# Port st Joe



## Ajnic10 (Jan 13, 2019)

Hey fellas we’ve decided to give cape San Blas a go for our honeymoon. We vacation there every year. I typically fish the bay out of a yak for trout and the beach for whatever I can get to bite. Has anyone targeted sheepshead in port st Joe? If so any advice would be greatly appreciated. I will also be renting a boat for the day out of seahorse or Presnells.


----------



## Fowlweather_13 (Jan 14, 2013)

*Great sheep head fishing*

Plenty of sheep head around the seawalls around the old paper mill and the marina and around the mouth of the intercoastal waterway.


----------



## stevenattsu (Apr 24, 2009)

Try the Vamar wreck 29° 53.941’ N 085° 27.806’ W


----------



## Ajnic10 (Jan 13, 2019)

Thanks for the info. What kind of rig are you using? Carolina? Toss it and let it sit? I can usually find fiddler crabs pretty easy. Would those are shrimp be bait of choice? Sorry I’m a newb to trying to target sheepshead.

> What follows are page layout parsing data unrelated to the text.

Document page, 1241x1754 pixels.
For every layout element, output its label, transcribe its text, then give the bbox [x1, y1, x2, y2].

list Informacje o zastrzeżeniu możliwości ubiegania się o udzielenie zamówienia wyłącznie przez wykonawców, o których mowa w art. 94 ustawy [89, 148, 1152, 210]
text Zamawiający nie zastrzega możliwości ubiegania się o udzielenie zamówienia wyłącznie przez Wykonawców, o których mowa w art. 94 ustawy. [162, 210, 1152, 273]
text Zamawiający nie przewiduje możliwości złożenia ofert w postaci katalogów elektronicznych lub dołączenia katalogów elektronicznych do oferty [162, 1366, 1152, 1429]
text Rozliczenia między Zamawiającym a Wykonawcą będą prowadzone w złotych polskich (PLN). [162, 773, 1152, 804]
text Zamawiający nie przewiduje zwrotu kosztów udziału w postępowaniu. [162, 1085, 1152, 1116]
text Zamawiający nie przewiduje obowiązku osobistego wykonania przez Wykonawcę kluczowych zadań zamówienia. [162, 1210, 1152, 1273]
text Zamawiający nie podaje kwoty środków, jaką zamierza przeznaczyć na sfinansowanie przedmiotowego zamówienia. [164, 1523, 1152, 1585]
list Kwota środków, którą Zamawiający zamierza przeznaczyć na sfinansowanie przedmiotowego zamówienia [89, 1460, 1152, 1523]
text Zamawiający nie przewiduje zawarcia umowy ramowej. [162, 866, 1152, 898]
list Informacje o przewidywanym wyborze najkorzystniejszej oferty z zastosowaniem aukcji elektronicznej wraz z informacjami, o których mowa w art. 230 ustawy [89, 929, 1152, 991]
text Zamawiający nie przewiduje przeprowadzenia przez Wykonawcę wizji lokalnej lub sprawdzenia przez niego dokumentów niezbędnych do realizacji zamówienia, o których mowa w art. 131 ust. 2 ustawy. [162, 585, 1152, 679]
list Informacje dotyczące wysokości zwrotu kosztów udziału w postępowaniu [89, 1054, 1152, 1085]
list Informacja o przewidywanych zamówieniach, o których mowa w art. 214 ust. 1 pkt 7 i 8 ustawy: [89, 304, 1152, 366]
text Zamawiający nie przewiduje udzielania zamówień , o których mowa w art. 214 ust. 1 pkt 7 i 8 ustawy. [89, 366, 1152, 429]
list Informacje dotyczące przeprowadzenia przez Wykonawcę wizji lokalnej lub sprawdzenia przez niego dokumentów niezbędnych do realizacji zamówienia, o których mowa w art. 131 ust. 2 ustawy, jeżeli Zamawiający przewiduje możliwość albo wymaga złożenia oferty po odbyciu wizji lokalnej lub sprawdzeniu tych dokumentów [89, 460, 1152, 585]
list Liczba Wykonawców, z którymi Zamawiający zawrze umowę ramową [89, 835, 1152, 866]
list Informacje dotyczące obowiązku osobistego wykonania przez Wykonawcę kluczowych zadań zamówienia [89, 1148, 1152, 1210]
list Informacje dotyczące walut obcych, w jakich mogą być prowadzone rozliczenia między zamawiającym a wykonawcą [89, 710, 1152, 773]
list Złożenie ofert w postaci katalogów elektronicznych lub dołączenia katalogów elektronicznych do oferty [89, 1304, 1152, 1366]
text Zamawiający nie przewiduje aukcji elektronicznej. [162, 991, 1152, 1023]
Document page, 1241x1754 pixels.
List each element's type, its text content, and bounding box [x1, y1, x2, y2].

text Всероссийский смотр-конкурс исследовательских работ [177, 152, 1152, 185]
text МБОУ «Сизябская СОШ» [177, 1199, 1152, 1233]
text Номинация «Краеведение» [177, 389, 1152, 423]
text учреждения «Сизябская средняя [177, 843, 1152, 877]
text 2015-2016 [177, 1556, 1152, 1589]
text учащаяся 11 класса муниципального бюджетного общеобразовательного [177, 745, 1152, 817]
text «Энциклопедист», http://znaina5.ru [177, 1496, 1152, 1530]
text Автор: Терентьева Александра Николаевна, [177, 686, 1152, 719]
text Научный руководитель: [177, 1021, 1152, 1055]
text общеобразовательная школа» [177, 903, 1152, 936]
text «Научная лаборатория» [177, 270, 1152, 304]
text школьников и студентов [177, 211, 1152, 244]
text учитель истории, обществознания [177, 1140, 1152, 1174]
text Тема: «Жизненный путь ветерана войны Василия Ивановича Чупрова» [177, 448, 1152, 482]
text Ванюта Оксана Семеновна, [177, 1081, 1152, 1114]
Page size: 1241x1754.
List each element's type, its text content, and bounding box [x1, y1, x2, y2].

Seems like it should be easy but for some reason I’m clueless!


----------



## Jibber (Mar 29, 2014)

I prefer fiddler crabs but fresh cut shrimp has worked well when they are hungry.
There again,(I) prefer drop and suspend Carolina rig.
Have used cut shrimp on lead head jig with success as well.
Knock a few barnacles off structure to serve as a little chum.


----------



## olvart (Dec 25, 2014)

Presnells got hit pretty hard from Michael. I heard there is a big detour to get to it.
Might be fixed by now.
And,of course the state park is closed and the road going in I guess.
Congratulations on the wedding.

Ps:look for Spanish in the bay.


----------